Псой Короленко: «Акын — реалист. Что вижу, то пою»

— «Акын-скоморох эпохи постмодернизма». А каковы отличительные свойства и признаки этого жанра?
— Основное свойство — такой акын уже не может быть «постмодернистом». Акын — реалист. Что вижу, то пою. Постмодернистская эпоха — это окружающая среда, и я ее просто отражаю в своих песнях. Как говорит современный искусствовед и культуролог Вера Калмыкова, цитаты и тому подобные вещи в моих песнях — что-то аналогичное образам природы в простой традиционной пейзажной лирике. Только это образы не природы, а культуры. Все равно это часть окружающей среды. Кроме того, цитаты, отсылки, аллюзии, пародийно-игровые элементы существуют в текстах такого «акына» как украшение, а не как самоцель, и вовсе не требуют от слушателя непременного узнавания. Их задача — зарядить
песни нужной энергией, остальное бонус.
— Насколько явление Псоя Короленко уникально на современном музыкальном и поэтическом пространстве? Каков ближайший контекст?
— Думаю, что я создал уникальный жанр песенно-поэтического кабаре, формально сочетающего в себе традиции французского шансона, еврейской театральной и народной песни, русской бардовской песни, советской эстрадной песни и романса, также детских песен, отчасти рэпа, звуковой поэзии и, может быть, некоторых видов современного концептуального перформанса. Если искать исполнителей с формально похожей манерой, то приходит в голову Том Лерер, «поющий профессор математики», меня иногда с ним сравнивают. Если говорить о моих влияниях — то мне приятно и радостно видеть их в творчестве Шиша Брянского, Яны Овруцкой, Даниила Черкасского, возможно, Даниила Кана, т. к. я внес в его творчество элементы русской песни, также, может быть, даже группы «Наеховичи», в части работы с идишем. Впрочем, последний пример — это скорее параллельный процесс, типологическое сходство, общий тренд, а не влияние. Еще один важный музыкальный контекст — современная так называемая «бардовская волна» в акустическом импровизационном фолк-джаз-авангарде, этнороке и т. д. Действительно сильные тексты встречаются в этой, по выражению Воффки Кожекина, «теплой волне», с хорошей музыкой. Сюда можно отнести целый ряд музыкантов — того же Воффку Кожекина, Ольгу Чикину, Николая Якимова, Юлию Михееву, многих других, это фестивально, джемово ориентированное искусство, в нем есть какой-то правильный дух, соборность.

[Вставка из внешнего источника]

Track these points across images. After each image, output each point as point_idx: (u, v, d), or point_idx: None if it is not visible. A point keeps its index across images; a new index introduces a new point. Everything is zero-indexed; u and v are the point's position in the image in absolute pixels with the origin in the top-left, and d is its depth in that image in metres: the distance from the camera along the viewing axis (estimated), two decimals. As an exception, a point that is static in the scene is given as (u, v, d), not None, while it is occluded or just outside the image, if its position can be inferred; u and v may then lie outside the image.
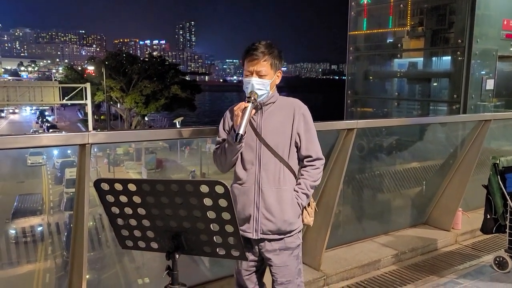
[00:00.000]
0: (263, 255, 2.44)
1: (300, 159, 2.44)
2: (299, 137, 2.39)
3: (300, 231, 2.47)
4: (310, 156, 2.41)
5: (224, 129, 2.47)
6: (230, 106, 2.50)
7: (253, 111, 2.32)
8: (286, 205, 2.35)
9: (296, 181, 2.42)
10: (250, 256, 2.46)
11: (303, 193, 2.38)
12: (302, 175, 2.41)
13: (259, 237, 2.37)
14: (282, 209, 2.34)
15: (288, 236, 2.40)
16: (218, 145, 2.47)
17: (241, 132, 2.21)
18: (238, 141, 2.23)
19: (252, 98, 2.28)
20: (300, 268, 2.51)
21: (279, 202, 2.34)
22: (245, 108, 2.26)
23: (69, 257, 2.76)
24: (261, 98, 2.36)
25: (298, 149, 2.42)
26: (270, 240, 2.39)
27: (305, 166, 2.42)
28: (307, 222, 2.49)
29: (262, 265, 2.53)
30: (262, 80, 2.32)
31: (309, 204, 2.48)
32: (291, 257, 2.43)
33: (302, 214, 2.45)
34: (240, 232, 2.35)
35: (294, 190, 2.39)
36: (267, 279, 2.59)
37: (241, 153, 2.38)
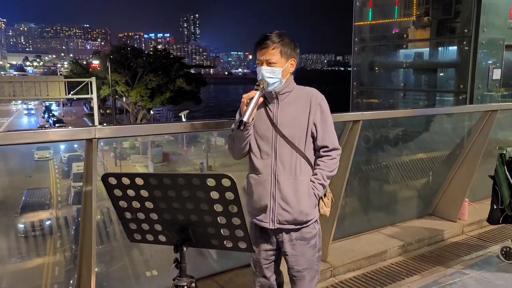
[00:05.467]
0: (280, 245, 2.47)
1: (316, 149, 2.43)
2: (316, 127, 2.37)
3: (316, 220, 2.47)
4: (326, 147, 2.40)
5: None
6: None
7: (261, 99, 2.30)
8: (303, 196, 2.35)
9: (313, 172, 2.41)
10: (268, 246, 2.48)
11: (319, 183, 2.38)
12: (318, 165, 2.40)
13: (275, 227, 2.38)
14: (299, 200, 2.34)
15: (305, 227, 2.41)
16: (231, 132, 2.48)
17: (245, 119, 2.19)
18: (242, 128, 2.22)
19: (261, 86, 2.26)
20: (319, 255, 2.53)
21: (295, 193, 2.34)
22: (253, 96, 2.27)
23: (78, 250, 2.79)
24: (274, 87, 2.33)
25: (314, 139, 2.41)
26: (287, 231, 2.40)
27: (322, 156, 2.41)
28: (323, 213, 2.47)
29: (280, 253, 2.54)
30: (272, 68, 2.30)
31: (325, 195, 2.47)
32: (307, 247, 2.44)
33: (318, 204, 2.45)
34: (257, 221, 2.40)
35: (311, 181, 2.38)
36: (282, 266, 2.61)
37: (257, 144, 2.38)
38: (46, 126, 44.71)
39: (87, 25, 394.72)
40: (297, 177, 2.34)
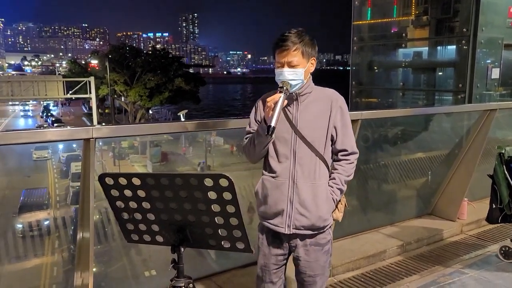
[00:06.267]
0: (292, 250, 2.40)
1: (334, 153, 2.36)
2: (336, 130, 2.31)
3: (331, 226, 2.41)
4: (345, 150, 2.33)
5: (255, 120, 2.39)
6: (262, 96, 2.39)
7: (285, 101, 2.21)
8: (321, 201, 2.28)
9: (329, 175, 2.34)
10: (279, 251, 2.40)
11: (338, 188, 2.32)
12: (336, 169, 2.34)
13: (291, 232, 2.31)
14: (317, 205, 2.28)
15: (321, 232, 2.35)
16: (248, 136, 2.39)
17: (273, 124, 2.10)
18: (270, 133, 2.12)
19: (285, 88, 2.19)
20: (330, 261, 2.48)
21: (314, 197, 2.27)
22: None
23: (76, 250, 2.78)
24: (296, 88, 2.26)
25: (333, 142, 2.34)
26: (302, 237, 2.34)
27: (339, 160, 2.34)
28: (336, 218, 2.40)
29: (288, 258, 2.48)
30: (294, 70, 2.22)
31: (340, 200, 2.41)
32: (321, 252, 2.38)
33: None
34: (271, 226, 2.33)
35: (329, 185, 2.32)
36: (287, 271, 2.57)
37: (275, 146, 2.31)
38: (45, 126, 44.70)
39: (86, 25, 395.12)
40: (315, 181, 2.27)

— А где отыщутся истоки? В Козьме Пруткове? Обэриутах? У позднесоветских концептуалистов?
— Да, но нельзя забыть о Крошке Еноте, Радионяне, Иве Монтане, Эдит Пиаф, ведь только с ними Козьма Прутков, обэриуты или концептуалисты могут стать песнями. Особое значение имеет слегка забытый сейчас французский шансонье Ги Беар, любимый певец моего дедушки. Переводы его песен стали для меня в последнее время важным направлением работы и репертуара.
— Ваши песни на семи языках — включая украинский. Почему и он? Что он дает?
— Украинский язык присутствует у меня в основном в макаронических идишских песнях, где он изначально есть в самом оригинале, в фольклоре. Его роль там очень важная, через него осуществляется связь культур, это язык-пограничник, такой же, как идиш. Но его роль в моих песнях сейчас минимальная, так я его знаю недостаточно хорошо для того, чтобы он был одним из базовых языков моего перформанса, и недостаточно плохо, чтобы он играл роль языка-загадки, языка-украшения. Есть ощущение, что его роль в моих песнях может измениться и стать более значительной. Сейчас я познакомился с некоторыми новыми музыкальными работами, связанными с украинским языком, например, я стал больше знаком с творчеством Джулиана Кытастого, и это может как-то повлиять на моё сознание в этом плане, но как — еще не знаю.
— Есть ли типичный лирический герой Ваших стихов и песен? Кто он?
— Это очень симпатичный человек, его зовут Паша, он мой современник. Один из типических героев своего времени.